— Она красавица.
— Умна, — возразил Претич. — Красивых у нас пруд пруди! Они все красивые, пока молодые… Да знаю, знаю, что старость начинается со дня, когда все молодые девки начинают казаться красивыми. Но эта в самом деле настолько умна. В свои четырнадцать лет уже все хозяйство держит! Это Брунька, единственная дочь ярла Гордона. Ну того, что как сыч сидит на своих землях, у нас на пирах не бывает… У него трое или четверо сыновей, все как быки здоровые, сильные, но их мозги к ней перебежали. Она и сейчас вон приехала пополнить запасы соли, одежки, хозяйственных мелочей. Коней подбирает, даже мечи сама купила!
— Ей доверяют выбирать мечи? — удивился Владимир.
— Деньги ж доверяют, — сказал Претич ласково. — Она умница. В четырнадцать лет, надо же!.. А ежели братья поедут на базар, даже сам ярл или его жена, то такое накупят, потом неделю лаются…
Владимир держал цепким взором двери кузницы:
— А чего к Людоте?.. Хотя понятно. Если девка такова, как говоришь, то и мечи старается заказывать у лучших. Свиненок маленький! Людоту улестить нелегко, он только для меня обещался…
Когда дверь отворилась, Владимир выждал, пока дочь ярла проходила мимо, сказал негромко:
— Ну-ка, красавица, покажись своему князю…
Он нарочито выделил «своему», потому что иные знатные ревниво берегли остатки независимости, их деды явились на эти земли вместе с Рюриком, с какой стати подчиняться его потомству, но девчушка то ли не заметила такой тонкости, то ли сделала вид, что не заметила, приблизилась, скромненько опуская глазки, а Владимир рассмотрел, что в самом деле еще подросток, нераскрывшаяся почка, что вот-вот развернется в цветок сказочной красоты, что-то уже наметилось, проступает, как солнце сквозь облачко.

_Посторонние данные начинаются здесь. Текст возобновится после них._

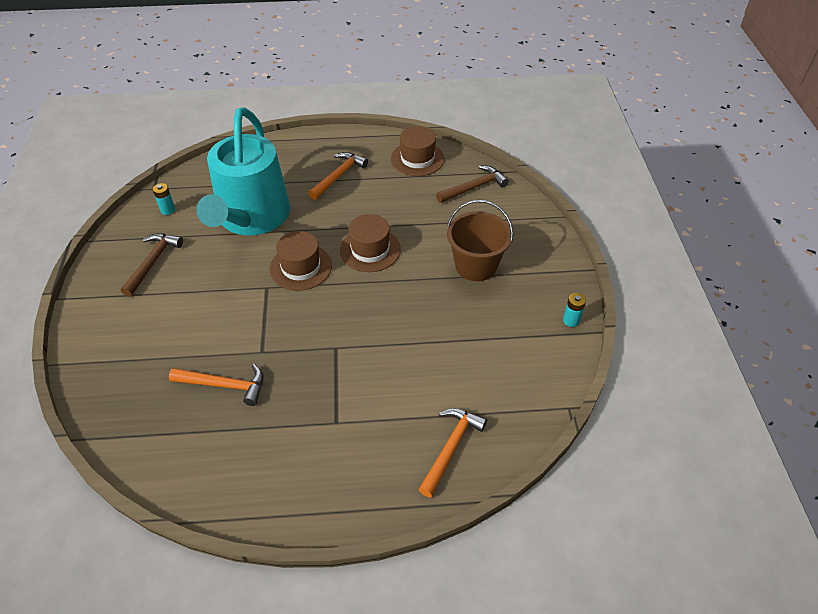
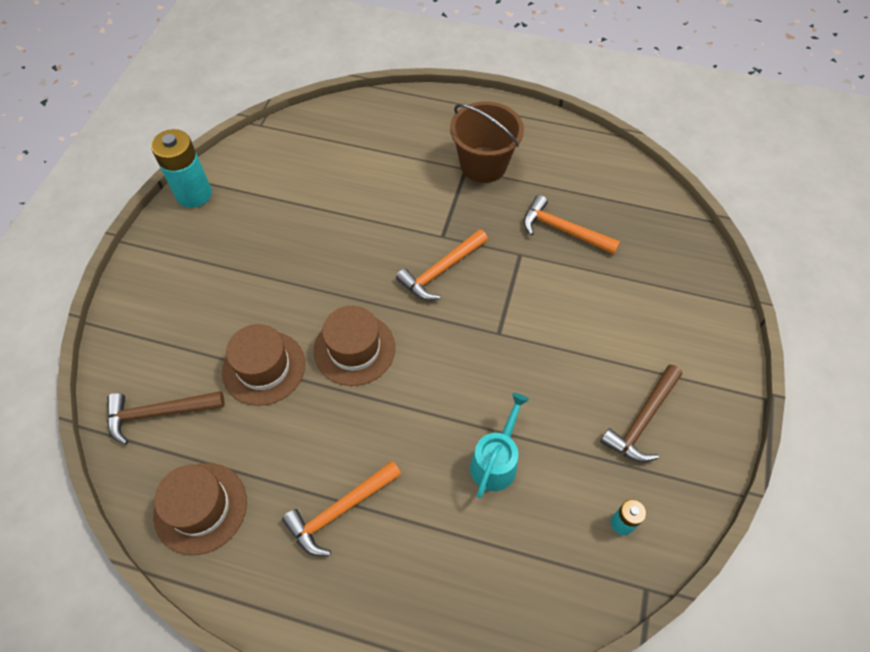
camera: 160 degrees left, 10 degrees up
turquoise watering can [196,107,290,235] -> turquoise watering can [470,393,529,498], size x0.42
brown hat [270,231,332,291] -> brown hat moved to [222,324,305,406]
orange hammer [418,408,487,497] -> orange hammer moved to [396,229,488,300]
brown bucket [447,200,513,281] -> brown bucket moved to [450,101,524,183]
turquoise battery [563,293,586,327] -> turquoise battery [151,129,212,208], size x1.99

— Здравствуй, Брунька, — сказал он медленно. — Брунгильда, как я понимаю?.. Вижу, врут те, кто говорит, что будешь красавицей. Ты будешь больше чем просто красавицей… Ведь улестить Людоту непросто, а ты улестила, по хитрой рожице вижу.
Она смело взглянула ему в глаза:
— Я мечтаю хоть на треть быть такой, ради которой наш князь… с чьим именем он просыпается и засыпает.
Он вздрогнул. С детского личика смотрели такие же детски чистые, но странно понимающие глаза. В них были тоска и зависть, жажда красивой любви, чтобы сердце рвалось от счастья и боли.
— Девочка, — прошептал он сразу пересохшими губами, — зачем… Живи просто, как все люди.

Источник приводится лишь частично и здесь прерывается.